Historical records show that beginning as early as 1794, Abraham Louis Breguet began to offer watches through Souscription. This pioneering model of patronage made fine horology, which became increasingly complex, accessible to a wider audience into the 1930s. LYRIQUE Timepieces, founded by 51 watch devotees from 16 countries and five continents employed Breguet’s model and adapted it to exemplify the best of watchmaking accessible to the watch enthusiast, resulting in Étude No. 1. Working with Swiss-based suppliers and component manufacturers and a Swiss designer, LYRIQUE sourced a world-leading movement, designed a new watch case, and created a bespoke dial and hands to complete the composition.
A timepiece is a horological composition that combines the science of timekeeping and the art of watchmaking.
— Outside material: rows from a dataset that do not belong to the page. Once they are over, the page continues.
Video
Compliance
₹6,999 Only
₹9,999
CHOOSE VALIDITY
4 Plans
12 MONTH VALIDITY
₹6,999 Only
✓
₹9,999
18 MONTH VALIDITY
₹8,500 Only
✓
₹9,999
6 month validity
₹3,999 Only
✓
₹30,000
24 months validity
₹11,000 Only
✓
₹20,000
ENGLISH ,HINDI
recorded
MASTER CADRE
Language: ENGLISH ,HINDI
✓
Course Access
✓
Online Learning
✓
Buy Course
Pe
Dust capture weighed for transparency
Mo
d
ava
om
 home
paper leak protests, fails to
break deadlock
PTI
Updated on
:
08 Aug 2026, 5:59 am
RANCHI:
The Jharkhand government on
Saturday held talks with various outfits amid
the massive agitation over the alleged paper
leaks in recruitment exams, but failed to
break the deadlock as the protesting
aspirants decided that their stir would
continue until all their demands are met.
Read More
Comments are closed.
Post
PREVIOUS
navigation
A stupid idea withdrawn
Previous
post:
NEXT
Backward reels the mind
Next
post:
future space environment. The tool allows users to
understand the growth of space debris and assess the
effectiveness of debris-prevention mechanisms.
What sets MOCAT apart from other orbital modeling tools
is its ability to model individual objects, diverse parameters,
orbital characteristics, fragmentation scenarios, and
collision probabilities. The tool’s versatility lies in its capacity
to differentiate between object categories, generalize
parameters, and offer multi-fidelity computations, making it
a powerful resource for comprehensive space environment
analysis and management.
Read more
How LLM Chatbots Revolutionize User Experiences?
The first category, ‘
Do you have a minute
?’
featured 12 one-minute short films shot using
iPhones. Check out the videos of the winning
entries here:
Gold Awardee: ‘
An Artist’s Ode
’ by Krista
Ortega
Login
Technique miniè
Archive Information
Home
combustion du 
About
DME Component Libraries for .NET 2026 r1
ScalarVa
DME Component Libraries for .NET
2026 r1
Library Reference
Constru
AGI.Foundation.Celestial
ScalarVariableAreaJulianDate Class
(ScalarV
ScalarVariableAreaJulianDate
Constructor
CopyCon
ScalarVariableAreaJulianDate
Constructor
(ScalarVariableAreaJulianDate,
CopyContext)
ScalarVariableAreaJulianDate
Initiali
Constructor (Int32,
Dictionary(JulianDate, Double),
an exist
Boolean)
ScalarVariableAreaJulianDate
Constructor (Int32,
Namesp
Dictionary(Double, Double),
Watchmakers are the orchestra conductors who bring all those elements into a melodic harmony. But unlike a great symphony that is widely accessible, fine timepieces, as they were when Breguet launched his souscription model, are normally only available to a few. The current pandemic has conspired to enhance that dynamic, by simultaneously increasing the demand and reducing the supply of high horology. Against this backdrop, watchmakers in the cantons of Switzerland, and in many other countries home to fine watchmaking, continued to patiently create and innovate, writing new symphonies. And quietly, the patrons of LYRIQUE wrote their own contribution, LYRIQUE Étude No. 1, celebrating Swiss watchmaking by placing fine craftsmanship at the centre of its first composition.
1. A new hand-made movement, the AGH-6801 by Agenhor, that incorporates:
a. AgenEse® gear for unhesitant movement of the eccentric second hand
b. AgenPit® regulator for easing adjustments to the hairspring without using collets nor a regulation lever
2. A Matthieu Allégre-designed a Teardrop-belted case produced by Voutilainen & Cattin SA.
3. Unique observatorie hands by Fiedler.
4. A sub-dial at eighty-thirty on a Metalem lacquer dial.
5. A hand-made strap by Protexo and buckle by Boucledor.
In their journey to create their first symphony, the LYRIQUE subscribers addressed many of the same challenges encountered by patrons of horology, including economy of scale and organization. The ensemble shared enthusiasm, interest in high horology, a willingness to learn, and a collaborative spirit which resonated the Swiss manufacturers who were the first violin and solo virtuosos of this piece, LYRIQUE Étude No.1, which is presented for consideration to the judges of GPHG.
The streamlined central belt anchored by the teardrop lugs of the Voutilainen & Cattin case evoke the Art Deco era. Elongated finely printed Arabic numerals by designer Matthieu Allégre grace the white lacquer Metalem dial. An observatorie hand set contrasts clearly against the dial for easy time telling. The burgundy hands are executed by Fiedler, with a small-seconds sub-dial whimsically located at the 8:30 o’clock position. A sapphire caseback reveals the Geneva waves of a bespoke Atelier Genevois D’horologerie (Agenhor) AGH-6801 movement. A small window in the baseplate displays the AgenEse® second wheel with slip-free timekeeping accuracy. The spring-like elastic teeth prevent gear slippage, that is particularly advantageous for watches with eccentric seconds, as they are subject to hesitancy caused by small interferences within the gear train. As the seconds hand of Étude No. 1 is set in a sub-dial at 8:30, the addition of the AgenEse® gear provides seamless transmission of power from the mainspring to the eccentric second hand befitting a movement of this calibre. This innovation is so important that Jean-Marc Wiederrecht considers it the most significant of his distinguished career. The AGH-6801 also benefits from the addition of the AgenPit®, a balance regulation mechanism that allows for fine adjustments to the hairspring by rotating an adjustment organ to adjust the effective length of the hairspring. In addition, the AgenPit® can be moved in its entirety using two screws, which allows the beat of the balance to be tuned. There is no need for a regulation lever or collet pins to achieve optimal accuracy. The movement beats like a metronome at an unhurried 21,600 semi-oscillations per hour. A bespoke Boucledor buckle secures a Protexo calfskin strap.
All of the suppliers in the creation of Lyrique Étude N°1 engage in sustainable practices and and use sustainable materials: Agenhor SA, Voutilainen & Cattin SA, Manufacture de cadrans Metalem SA, Fiedler SA, Boucledor SA, and Bracelets Protexo SA.